Por eso era esencial que encontrara a quien estuviera sonsacando información a Samantha. Sobre todo, cuando Paola estaba embarazada otra vez y no quería que se supiera. —No puedes estar enfadado con Ruben por no haber sabido que tenía un hijo. Jose suspiró para sus adentros. Efectivamente, Samantha quería hablar y, cosa rara, a él le gustaban esas conversaciones lo bastante como para posponer los besos… y otras cosas. —No. ¿Quieres beber algo? —le preguntó él dirigiéndose al mueble bar. —Tomaré un whisky. —¿No quieres un vino blanco con agua con gas? —Lo tomaría si fuese a conducir, pero pienso quedarme un rato. —¿Estás nerviosa? —¿Crees que bebo para que me dé valor? —ella se rio mientras se quitaba los zapatos—. En absoluto. Aprendí a beber el whisky poco a poco durante un trabajo en Irlanda. —Irlanda y moda no casan en mi cabeza. —No seas esnob. Te aseguro que la moda no se limita a Nueva York, París y Milán. Se sentó en el sofá con los pies recogidos a su lado. Jose sirvió dos copas con un whisky. —Estoy enterándome de muchas cosas sobre ti. —Creo que esta noche llegarás a saber muchas cosas que no sabías. —Estoy impaciente —replicó él. —Entonces, si no culpas a Felipe por el escándalo, ¿sí culpas a Franco? —No culpo a nadie. Pasó lo que pasó. —¿No culpas a nadie? —insistió ella. —¿Te refieres a Tiana? La primera esposa de Franco había hecho daño a los dos hermanos mayores para evitar responsabilidades y ser madre.

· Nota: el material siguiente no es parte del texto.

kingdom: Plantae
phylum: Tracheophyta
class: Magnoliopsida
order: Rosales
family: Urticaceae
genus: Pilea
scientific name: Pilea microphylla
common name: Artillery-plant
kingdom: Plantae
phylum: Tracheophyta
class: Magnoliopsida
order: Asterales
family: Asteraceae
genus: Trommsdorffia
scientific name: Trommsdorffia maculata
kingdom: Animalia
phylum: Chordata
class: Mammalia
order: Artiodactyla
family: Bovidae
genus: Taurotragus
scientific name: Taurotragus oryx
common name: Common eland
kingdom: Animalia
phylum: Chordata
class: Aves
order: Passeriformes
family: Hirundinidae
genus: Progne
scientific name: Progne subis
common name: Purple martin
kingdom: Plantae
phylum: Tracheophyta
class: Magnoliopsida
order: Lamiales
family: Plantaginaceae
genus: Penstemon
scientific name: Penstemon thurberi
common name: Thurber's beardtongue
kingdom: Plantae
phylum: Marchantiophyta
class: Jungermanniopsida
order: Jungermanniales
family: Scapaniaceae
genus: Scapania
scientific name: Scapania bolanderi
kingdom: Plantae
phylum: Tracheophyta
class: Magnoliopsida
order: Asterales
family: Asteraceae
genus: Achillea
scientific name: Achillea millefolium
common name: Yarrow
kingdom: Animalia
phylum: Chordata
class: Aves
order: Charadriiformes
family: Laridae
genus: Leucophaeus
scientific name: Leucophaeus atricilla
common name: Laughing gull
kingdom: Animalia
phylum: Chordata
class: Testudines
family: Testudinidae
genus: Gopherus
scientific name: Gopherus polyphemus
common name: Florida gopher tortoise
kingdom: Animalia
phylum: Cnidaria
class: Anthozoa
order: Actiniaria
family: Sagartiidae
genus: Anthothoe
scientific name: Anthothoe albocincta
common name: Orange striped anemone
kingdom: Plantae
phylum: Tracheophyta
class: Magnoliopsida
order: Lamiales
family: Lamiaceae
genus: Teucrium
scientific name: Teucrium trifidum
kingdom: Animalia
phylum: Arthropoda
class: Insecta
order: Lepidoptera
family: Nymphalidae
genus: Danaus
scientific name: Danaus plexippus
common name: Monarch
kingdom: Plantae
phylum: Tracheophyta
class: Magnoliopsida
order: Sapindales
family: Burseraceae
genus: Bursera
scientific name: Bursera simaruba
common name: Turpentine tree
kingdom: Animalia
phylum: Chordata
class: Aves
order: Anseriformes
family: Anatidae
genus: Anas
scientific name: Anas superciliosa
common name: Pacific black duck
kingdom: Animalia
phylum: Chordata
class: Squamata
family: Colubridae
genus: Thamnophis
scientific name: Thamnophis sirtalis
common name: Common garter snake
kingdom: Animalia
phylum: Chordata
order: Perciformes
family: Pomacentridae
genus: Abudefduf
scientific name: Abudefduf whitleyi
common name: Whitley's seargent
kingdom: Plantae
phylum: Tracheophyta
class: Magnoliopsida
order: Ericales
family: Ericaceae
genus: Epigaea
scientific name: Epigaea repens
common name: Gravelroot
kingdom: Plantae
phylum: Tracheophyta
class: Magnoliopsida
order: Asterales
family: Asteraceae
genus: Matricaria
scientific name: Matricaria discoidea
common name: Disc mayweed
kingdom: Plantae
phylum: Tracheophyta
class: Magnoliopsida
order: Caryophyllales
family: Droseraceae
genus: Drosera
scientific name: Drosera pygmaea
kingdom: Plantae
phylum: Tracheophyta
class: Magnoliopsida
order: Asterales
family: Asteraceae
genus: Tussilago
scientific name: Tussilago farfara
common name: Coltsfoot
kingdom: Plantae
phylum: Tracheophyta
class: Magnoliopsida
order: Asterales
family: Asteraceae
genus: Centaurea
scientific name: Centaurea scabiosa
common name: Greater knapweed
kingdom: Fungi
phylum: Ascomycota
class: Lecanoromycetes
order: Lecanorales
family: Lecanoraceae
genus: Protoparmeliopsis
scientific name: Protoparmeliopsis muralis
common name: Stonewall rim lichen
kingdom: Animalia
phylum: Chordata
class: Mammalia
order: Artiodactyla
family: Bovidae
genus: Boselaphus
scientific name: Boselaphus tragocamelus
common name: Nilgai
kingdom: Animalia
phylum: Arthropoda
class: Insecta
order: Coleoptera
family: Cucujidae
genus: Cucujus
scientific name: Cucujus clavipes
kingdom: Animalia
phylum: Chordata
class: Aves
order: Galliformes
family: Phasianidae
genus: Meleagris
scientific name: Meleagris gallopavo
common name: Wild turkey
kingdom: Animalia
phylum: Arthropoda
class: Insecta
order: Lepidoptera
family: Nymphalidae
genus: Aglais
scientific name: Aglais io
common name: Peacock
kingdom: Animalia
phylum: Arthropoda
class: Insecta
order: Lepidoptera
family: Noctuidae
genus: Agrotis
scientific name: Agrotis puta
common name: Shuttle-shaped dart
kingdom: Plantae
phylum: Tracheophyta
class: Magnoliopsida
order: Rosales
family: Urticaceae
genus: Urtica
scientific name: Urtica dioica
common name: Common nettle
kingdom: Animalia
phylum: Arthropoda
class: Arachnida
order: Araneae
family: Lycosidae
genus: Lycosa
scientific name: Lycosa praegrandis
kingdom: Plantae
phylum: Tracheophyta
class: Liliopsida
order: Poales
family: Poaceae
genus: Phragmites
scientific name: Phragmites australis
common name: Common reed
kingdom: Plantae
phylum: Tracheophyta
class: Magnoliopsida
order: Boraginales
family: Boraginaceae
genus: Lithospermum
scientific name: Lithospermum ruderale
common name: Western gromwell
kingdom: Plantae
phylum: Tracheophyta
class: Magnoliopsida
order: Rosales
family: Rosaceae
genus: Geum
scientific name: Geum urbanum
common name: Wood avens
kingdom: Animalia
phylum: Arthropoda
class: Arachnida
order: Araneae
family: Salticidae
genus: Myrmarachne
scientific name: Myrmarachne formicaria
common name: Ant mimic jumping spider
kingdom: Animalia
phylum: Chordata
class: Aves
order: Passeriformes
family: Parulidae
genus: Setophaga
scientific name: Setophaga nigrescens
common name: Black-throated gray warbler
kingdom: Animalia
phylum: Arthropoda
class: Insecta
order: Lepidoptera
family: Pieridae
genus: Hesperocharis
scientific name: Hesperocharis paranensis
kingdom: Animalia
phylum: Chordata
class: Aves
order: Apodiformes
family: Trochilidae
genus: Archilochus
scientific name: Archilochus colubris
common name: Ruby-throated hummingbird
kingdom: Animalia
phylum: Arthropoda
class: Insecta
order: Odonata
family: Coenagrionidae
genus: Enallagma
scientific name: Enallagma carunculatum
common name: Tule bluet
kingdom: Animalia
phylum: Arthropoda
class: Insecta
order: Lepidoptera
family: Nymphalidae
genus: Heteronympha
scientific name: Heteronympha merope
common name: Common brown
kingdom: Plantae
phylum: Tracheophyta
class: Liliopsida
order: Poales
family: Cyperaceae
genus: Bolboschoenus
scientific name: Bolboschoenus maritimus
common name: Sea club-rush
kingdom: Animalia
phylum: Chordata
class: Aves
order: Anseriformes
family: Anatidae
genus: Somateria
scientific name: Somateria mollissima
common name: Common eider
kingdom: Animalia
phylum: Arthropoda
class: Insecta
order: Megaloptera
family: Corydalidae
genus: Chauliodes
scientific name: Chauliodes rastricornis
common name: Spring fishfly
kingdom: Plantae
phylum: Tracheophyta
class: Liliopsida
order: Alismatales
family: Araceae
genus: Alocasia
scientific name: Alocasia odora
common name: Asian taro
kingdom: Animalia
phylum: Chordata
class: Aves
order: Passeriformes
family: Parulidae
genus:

—Era tremenda —Samantha hizo una mueca de disgusto—, pero estaba pensando en Marian. —No hablo de ella —replicó Jose con el ceño fruncido. Su exprometida era parte del pasado y no quería revivirlo. —El padre de Paola también tuvo su parte de culpa por el tiempo que pasasteis en todas las portadas —comentó Samantha sin importarle que él no quisiera hablar de Marian. —Es verdad, pero Franco salió mejor parado que él. —Tu hermano es inteligente y acabó casándose con Paola. —Fue lo más inteligente que ha hecho en su vida. Paola, nacida en la nobleza de Motta, era una reina fantástica. —A mí, en cambio, me pareció que mi amiga se había vuelto loca al aceptar casarse con un rey. —Ahora tienen dos hijos y un país en común —replicó él riéndose. —Y ella quiere tener más hijos, no quiere que este embarazo sea el último. —¿Sabes que está embarazada? —Claro, ¿a quién crees que llamó la primera? —Estáis muy unidas… —La quiero como a mis hermanos. —No me imagino confiando en alguien como en mis hermanos — reconoció él. —¿Ni siquiera en tus compañeros del ejército? —No. Confiarle tu vida a un hombre no es lo mismo que confiarle tus secretos —contestó él. —¿Tiene secretos, alteza? Cuéntemelos… —Ni hablar —replicó él entre risas. —¿Porque no soy de la familia? —Sí eres de la familia, como Maria o Paola. —Tampoco se los dirías a ellas, pero Paola y tú sois amigos desde hace años. Ella me contó que os escribíais mensajes cuando estaba en la universidad.
—Es verdad —la había considerado integrante de la familia desde que firmó aquel contrato a los dieciocho años—. Ella convenció a Franco y a mi padre que tomarme un año era buena idea. —Aun así, ¿no le contarías tus secretos? —No acostumbro a contarles mis cosas a nadie. —¿Ni a tus hermanos? —No todas las cosas. Su padre podría haber sido su confidente, pero ya entonces tenía la costumbre de no contarle algunas cosas por distintos motivos. El principal era que su padre, aunque era un gran hombre, tenía el objetivo de casar a todos sus hijos y él no iba a darle falsas esperanzas. Tampoco le había contado a nadie sus experiencias en combate. —¿Y Marian? No quiero que me analices vuestra relación, solo quiero saber si le contaste todo. Normalmente, el nombre de su exprometida no le producía ninguna calidez. —¿Por qué tienes ese empeño en saber a quién le cuento mis secretos? —Porque todos tenemos que tener a alguien y me preocupa que tú no lo tengas. —¿Crees que una mujer que me engañó y se fue con otro cuando yo estaba en el hospital sería una buena candidata? —No, claro, pero es muy significativo que no confiaras en la mujer a la que te habías prometido. —No entiendo por qué nos hemos desviado del asunto con esta conversación. —¿El asunto era una noche de ejercicios gimnásticos en el dormitorio? —Una noche fantástica, gracias. Ella esbozó una sonrisa abrasadora… y a él no le habría importado abrasarse. —Me gusta lo de fantástica…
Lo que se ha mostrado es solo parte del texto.